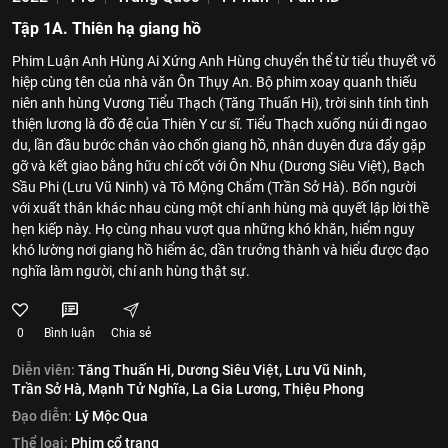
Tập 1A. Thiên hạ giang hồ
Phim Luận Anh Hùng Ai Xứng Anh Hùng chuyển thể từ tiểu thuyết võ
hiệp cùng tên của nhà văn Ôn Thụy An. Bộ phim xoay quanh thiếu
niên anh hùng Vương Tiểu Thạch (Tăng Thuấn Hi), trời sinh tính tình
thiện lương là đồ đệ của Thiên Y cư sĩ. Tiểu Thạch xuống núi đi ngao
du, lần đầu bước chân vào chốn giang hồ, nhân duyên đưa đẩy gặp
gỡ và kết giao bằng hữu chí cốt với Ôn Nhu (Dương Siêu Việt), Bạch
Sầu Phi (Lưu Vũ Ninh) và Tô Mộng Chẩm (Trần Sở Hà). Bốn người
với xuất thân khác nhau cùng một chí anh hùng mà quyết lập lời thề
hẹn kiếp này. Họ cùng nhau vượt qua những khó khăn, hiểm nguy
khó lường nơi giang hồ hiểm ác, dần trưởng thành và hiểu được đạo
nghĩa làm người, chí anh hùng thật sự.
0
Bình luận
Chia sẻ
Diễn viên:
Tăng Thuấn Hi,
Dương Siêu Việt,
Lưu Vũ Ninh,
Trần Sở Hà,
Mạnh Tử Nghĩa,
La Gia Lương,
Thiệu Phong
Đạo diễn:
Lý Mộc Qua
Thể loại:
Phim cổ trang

★ ★ ★ ★ ★

**What you will do:** Copy the text of the listing above word for word, keeping the line breaks and leaving out the picture.

**Exercise output:**
Tập 1A. Thiên hạ giang hồ
Phim Luận Anh Hùng Ai Xứng Anh Hùng chuyển thể từ tiểu thuyết võ
hiệp cùng tên của nhà văn Ôn Thụy An. Bộ phim xoay quanh thiếu
niên anh hùng Vương Tiểu Thạch (Tăng Thuấn Hi), trời sinh tính tình
thiện lương là đồ đệ của Thiên Y cư sĩ. Tiểu Thạch xuống núi đi ngao
du, lần đầu bước chân vào chốn giang hồ, nhân duyên đưa đẩy gặp
gỡ và kết giao bằng hữu chí cốt với Ôn Nhu (Dương Siêu Việt), Bạch
Sầu Phi (Lưu Vũ Ninh) và Tô Mộng Chẩm (Trần Sở Hà). Bốn người
với xuất thân khác nhau cùng một chí anh hùng mà quyết lập lời thề
hẹn kiếp này. Họ cùng nhau vượt qua những khó khăn, hiểm nguy
khó lường nơi giang hồ hiểm ác, dần trưởng thành và hiểu được đạo
nghĩa làm người, chí anh hùng thật sự.
0
Bình luận
Chia sẻ
Diễn viên:
Tăng Thuấn Hi,
Dương Siêu Việt,
Lưu Vũ Ninh,
Trần Sở Hà,
Mạnh Tử Nghĩa,
La Gia Lương,
Thiệu Phong
Đạo diễn:
Lý Mộc Qua
Thể loại:
Phim cổ trang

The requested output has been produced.